= Ulrike Woggon =

German physicist

Ulrike K. Woggon (born 1958) is a German physicist whose research involves the use of ultrafast laser spectroscopy to study low-dimensional quantum nanostructures, including quantum dots and plasmonic nanoparticles. She is a professor of nonlinear optics in the physics department at Technische Universität Berlin.

==Education and career==
Woggon was born in Berlin, on 10 October 1958. She studied physics at the University of Jena and Humboldt University of Berlin, receiving a diploma (the German equivalent of a master's degree) from Humboldt University in 1982, and completing a doctorate (Dr. rer. nat.) in 1985.

She continued at the University of Kaiserslautern, where she received a habilitation in 1995 with a habilitation thesis on the optical properties of quantum dots that was later published as the book Optical Properties of Semiconductor Quantum Dots (Springer, Springer Tracts in Modern Physics 136, 1997).

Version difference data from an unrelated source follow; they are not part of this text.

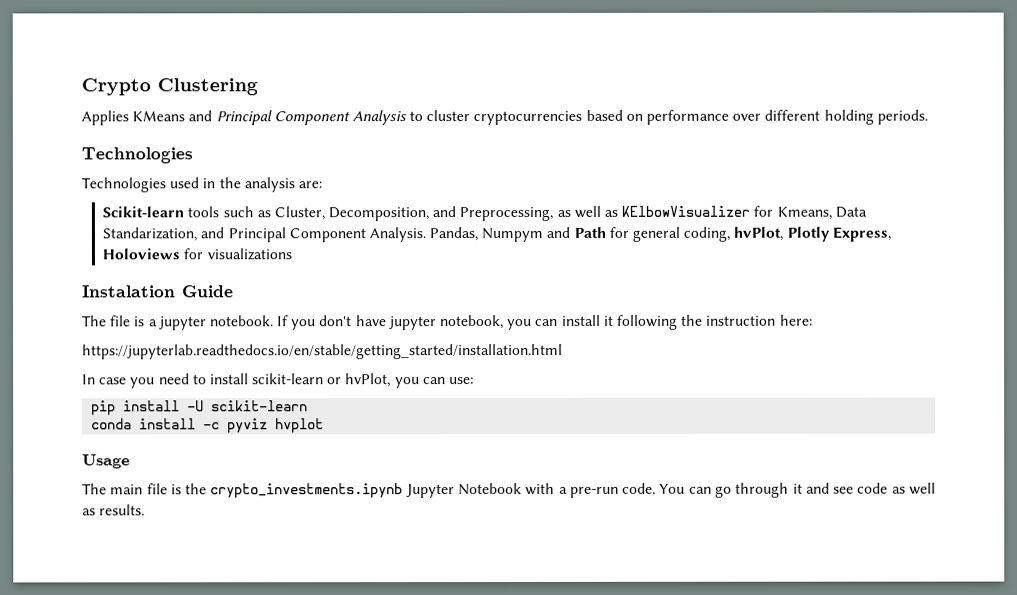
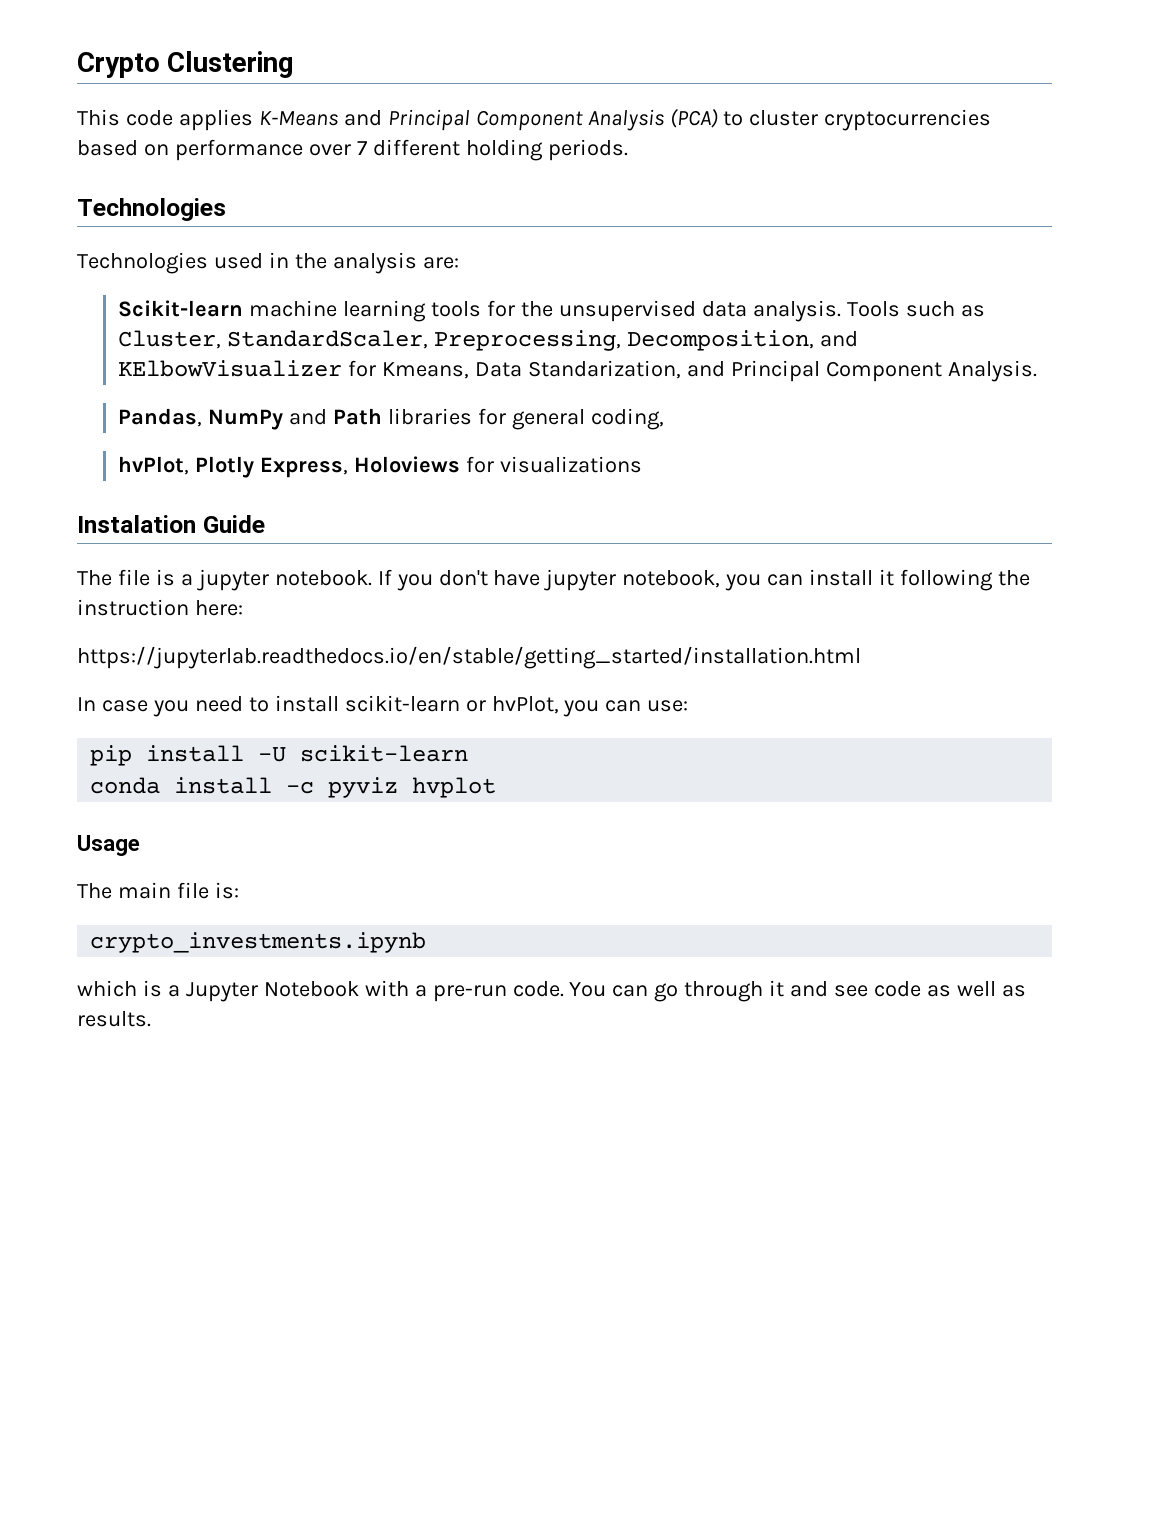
[81,110,186,126] Applies KMeans -> [77,109,338,131] This code applies K-Means
(407, 118) none -> [669,108,718,128] (PCA)
(762, 117) none -> [356,141,367,155] 7
[187,205,618,222] tools such as Cluster, Decomposition, and Preprocessing, as well as -> [249,300,985,322] [118,330,859,351] machine learning tools for the unsupervised data analysis. Tools such as Cluster, StandardScaler, Preprocessing, Decomposition, and
[429,227,544,243] Pandas, Numpym -> [118,408,284,430] // Pandas, NumPy
(606, 232) none -> [388,408,473,425] libraries
(731, 234) none -> (664, 419) //
[170,483,404,499] is the crypto_investments.ipynb -> [214,882,239,899] [90,932,427,953] [77,980,180,997] is: // crypto_investments.ipynb // which is a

She continued as a researcher at the University of Karlsruhe and the University of Arizona before, in 1997, taking a professorship in experimental physics at the Technical University of Dortmund. She moved to TU Berlin in 2008.

==Recognition==
Woggon was named as a Fellow of Optica in 2010, "for seminal contributions to ultrafast spectroscopy and nano-optics of nanocrystals and quantum dots, and the demonstration of quantum optical principles with semiconductor nanostructures".